• [Text]:
-*-

If daily activities are affected by symptoms and if a heart valve cannot be repaired surgically, then the valve must be replaced. Tissue valves may be provided by human donors or pigs; sometimes, mechanical replacements are used. In any case, valve replacement involves open heart surgery. The aortic valve is the most commonly replaced heart valve.
Nutrients are not able to diffuse quickly enough from blood in the chambers of the heart to supply all the layers of cells that make up the heart wall.
For this reason, the myocardium has its own network of blood vessels, the coronary or cardiac circulation (coron- crown). The coronary arteries branch from the ascending aorta and encircle the heart like a crown encircles the head.
While the heart is contracting, little blood flows in the coronary arteries because they are squeezed shut.
When the heart relaxes, however, the high pressure of blood in the aorta propels blood through the coronary arteries, into capillaries, and then into coronary veins.
Two coronary arteries, the right and left coronary arteries, branch from the ascending aorta and supply oxygenated blood to the myocardium.
The left coronary artery passes inferior to the left auricle and divides into the:
- Anterior interventricular (Both Ventricles)
- Circumflex branches (Left Ventricle & Left Atrium)
The anterior interventricular branch or left anterior descending (LAD) artery is in the anterior interventricular sulcus and supplies oxygenated blood to the walls of both ventricles.
The circumflex branch (SER-kum-fleks) lies in the coronary sulcus and distributes oxygenated blood to the walls of the left ventricle and left atrium.
The right coronary artery supplies small branches (atrial branches) to the right atrium. It continues inferior to the right auricle and ultimately divides into the:
- Posterior interventricular (Both Ventricles)
- Marginal branch (Right Ventricle)
The posterior interventricular branch follows the posterior interventricular sulcus and supplies the walls of the two ventricles with oxygenated blood.
The marginal branch beyond the coronary sulcus runs along the right margin of the heart and transports oxygenated blood to the myocardium of the right ventricle.
Most parts of the body receive blood from branches of more than one artery, and where two or more arteries supply the same region, they usually connect.
These connections, called anastomoses), provide alternate routes, called collateral circulation, for blood to reach a particular organ or tissue.
The myocardium contains many anastomoses that connect branches of a given coronary artery or extend between branches of different coronary arteries. They provide detours for arterial blood if a main route becomes obstructed. Thus, heart muscle may receive sufficient oxygen even if one of its coronary arteries is partially blocked.
After blood passes through the arteries of the coronary circulation, it flows into capillaries, where it delivers oxygen and nutrients to the heart muscle and collects carbon dioxide and waste, and then moves into coronary veins.
Most of the deoxygenated blood from the myocardium drains into a large vascular sinus in the coronary sulcus on the posterior surface of the heart, called the coronary sinus (A vascular sinus is a thin walled vein that has no smooth muscle to alter its diameter.)

-*-

Records from a data source
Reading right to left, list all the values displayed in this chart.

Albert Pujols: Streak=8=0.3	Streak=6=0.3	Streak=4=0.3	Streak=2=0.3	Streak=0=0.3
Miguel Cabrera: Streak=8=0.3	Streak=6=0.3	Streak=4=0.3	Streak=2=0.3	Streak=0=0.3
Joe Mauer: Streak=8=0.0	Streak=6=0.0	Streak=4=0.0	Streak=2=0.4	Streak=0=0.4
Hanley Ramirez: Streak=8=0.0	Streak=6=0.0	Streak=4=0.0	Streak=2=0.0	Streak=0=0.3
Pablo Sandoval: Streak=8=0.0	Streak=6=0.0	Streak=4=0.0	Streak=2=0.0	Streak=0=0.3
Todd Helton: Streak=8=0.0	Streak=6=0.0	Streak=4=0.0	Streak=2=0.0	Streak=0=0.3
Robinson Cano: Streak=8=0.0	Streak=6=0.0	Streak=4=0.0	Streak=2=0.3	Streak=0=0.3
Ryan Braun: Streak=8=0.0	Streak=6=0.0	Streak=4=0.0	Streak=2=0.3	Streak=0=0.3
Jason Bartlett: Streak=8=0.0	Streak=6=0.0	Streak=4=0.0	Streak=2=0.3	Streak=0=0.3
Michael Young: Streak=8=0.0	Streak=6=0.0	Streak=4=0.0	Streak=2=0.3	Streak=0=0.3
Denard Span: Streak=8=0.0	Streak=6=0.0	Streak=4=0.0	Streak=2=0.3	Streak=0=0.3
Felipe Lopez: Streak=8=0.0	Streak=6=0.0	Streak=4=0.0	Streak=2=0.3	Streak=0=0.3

-*-

• [What to produce]: Reproduce the coronary circulation text word for word, starting with "- Circumflex branches" and going on through "with oxygenated blood.".

• [Exercise result]:
- Circumflex branches (Left Ventricle & Left Atrium)
The anterior interventricular branch or left anterior descending (LAD) artery is in the anterior interventricular sulcus and supplies oxygenated blood to the walls of both ventricles.
The circumflex branch (SER-kum-fleks) lies in the coronary sulcus and distributes oxygenated blood to the walls of the left ventricle and left atrium.
The right coronary artery supplies small branches (atrial branches) to the right atrium. It continues inferior to the right auricle and ultimately divides into the:
- Posterior interventricular (Both Ventricles)
- Marginal branch (Right Ventricle)
The posterior interventricular branch follows the posterior interventricular sulcus and supplies the walls of the two ventricles with oxygenated blood.